Renault: ‘Five Stars in NCAP is not a target for us.'

Renault’s road safety expert describes the big picture

17 Mar 2005

ROAD safety should be seen as a public health issue and not something based on star ratings from an independent crash test authority, according to Renault’s director of road safety policy.

In Sydney last week, Dr Jean-Yves Le Coz did observe that seven of Renault’s current range had achieved the maximum five stars in European NCAP testing. But he was at pains to insist: "Five stars in NCAP is not a target for us." Rather, road safety was a matter of public health.
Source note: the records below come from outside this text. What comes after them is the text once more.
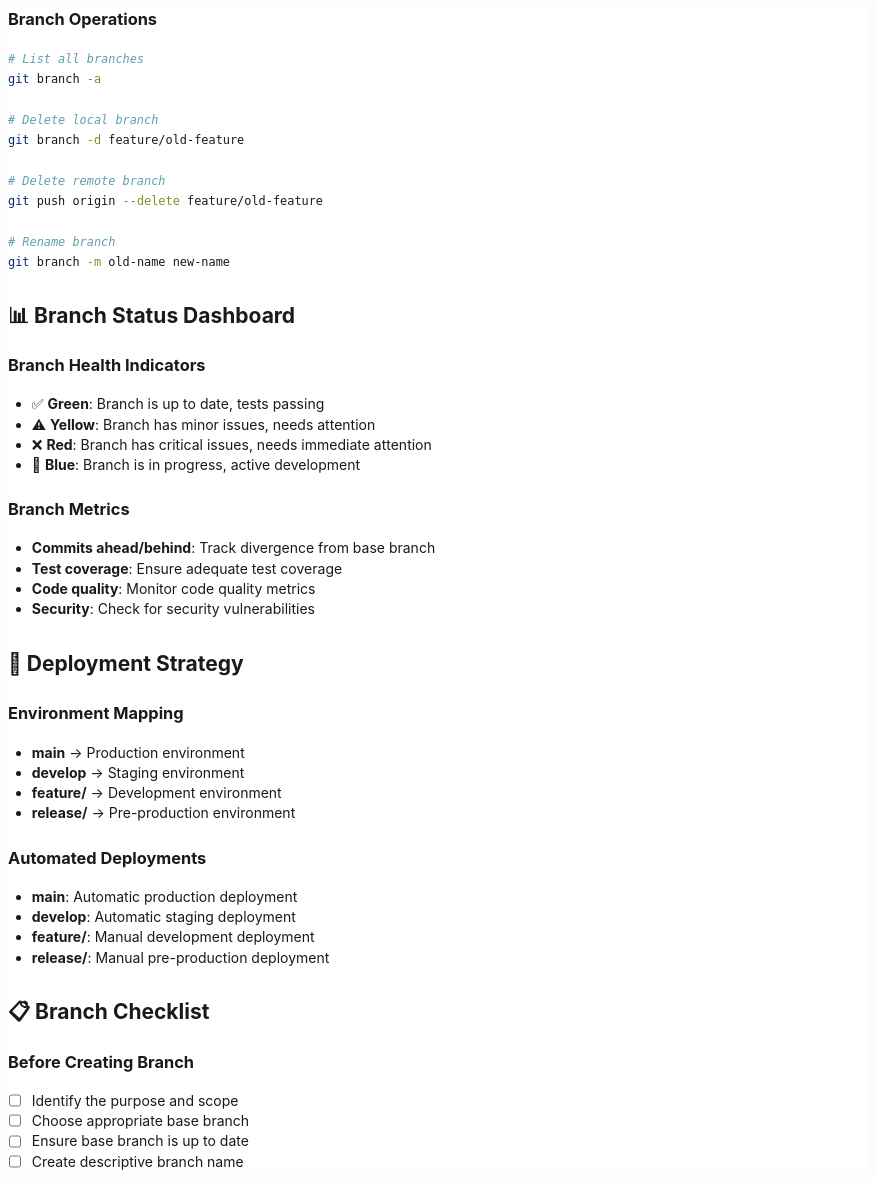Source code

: ### **Branch Operations**
```bash
# List all branches
git branch -a

# Delete local branch
git branch -d feature/old-feature

# Delete remote branch
git push origin --delete feature/old-feature

# Rename branch
git branch -m old-name new-name
```

## 📊 Branch Status Dashboard

### **Branch Health Indicators**
- ✅ **Green**: Branch is up to date, tests passing
- ⚠️ **Yellow**: Branch has minor issues, needs attention
- ❌ **Red**: Branch has critical issues, needs immediate attention
- 🔄 **Blue**: Branch is in progress, active development

### **Branch Metrics**
- **Commits ahead/behind**: Track divergence from base branch
- **Test coverage**: Ensure adequate test coverage
- **Code quality**: Monitor code quality metrics
- **Security**: Check for security vulnerabilities

## 🚀 Deployment Strategy

### **Environment Mapping**
- **main** → Production environment
- **develop** → Staging environment
- **feature/** → Development environment
- **release/** → Pre-production environment

### **Automated Deployments**
- **main**: Automatic production deployment
- **develop**: Automatic staging deployment
- **feature/**: Manual development deployment
- **release/**: Manual pre-production deployment

## 📋 Branch Checklist

### **Before Creating Branch**
- [ ] Identify the purpose and scope
- [ ] Choose appropriate base branch
- [ ] Ensure base branch is up to date
- [ ] Create descriptive branch name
Noting that 1.2 million people are killed on the roads every year and another 50 million injured, Dr Le Coz said this figure would rise by more than 60 per cent between 2000 and 2040 – despite the increasing safety of cars.

He forecast that by 2020, road traffic injuries would be the third-largest cause of death in the world behind ischaemic heart disease and unipolar major depression.

By contrast, in 1990 road traffic injuries ranked as the ninth-biggest killer, behind lower respiratory infections (first), diarrhoeal diseases (second) and even measles (eighth).

Why is such a change in rank predicted to occur? Because there is more extensive use of vehicles and the number of kilometres travelled increases with economic growth.

"If you have five stars, the driver has nothing more to do," Dr Le Coz argued, his point being that a five-star rating ensured survival in some 97 per cent of crashes in Europe.

But he added: "I know what a five-star car is. I do not know what a five-star driver or five-star road is."

 center imageDespite the gloomy prognosis, Dr Le Coz (left) said there had been great progress in France, where combined efforts of manufacturers, the government and insurers had seen a reduction in fatalities from 8700 to 5000 over a two-year period. (Perhaps drivers had something to do with this as well!) Renault opened its Laboratory of Physiology and Biomechanics in 1954 but it has only been in recent years that the company has achieved international recognition as the maker of some of the safest cars in the world.

The company believes in an integrated approach to road safety. There are three main areas of study – drivers’ behaviour (physical and psychological), road accidentology (the mechanisms of collisions) and the biomechanics of impacts.

Dr Le Coz said the anti-lock braking system (ABS), Brake Assist and ESP (Electronic Stability Program) were the three most important safety features in new cars, while even a simple measure such as sensitive seatbelt force limiters could make a huge difference to saving lives in the event of a crash.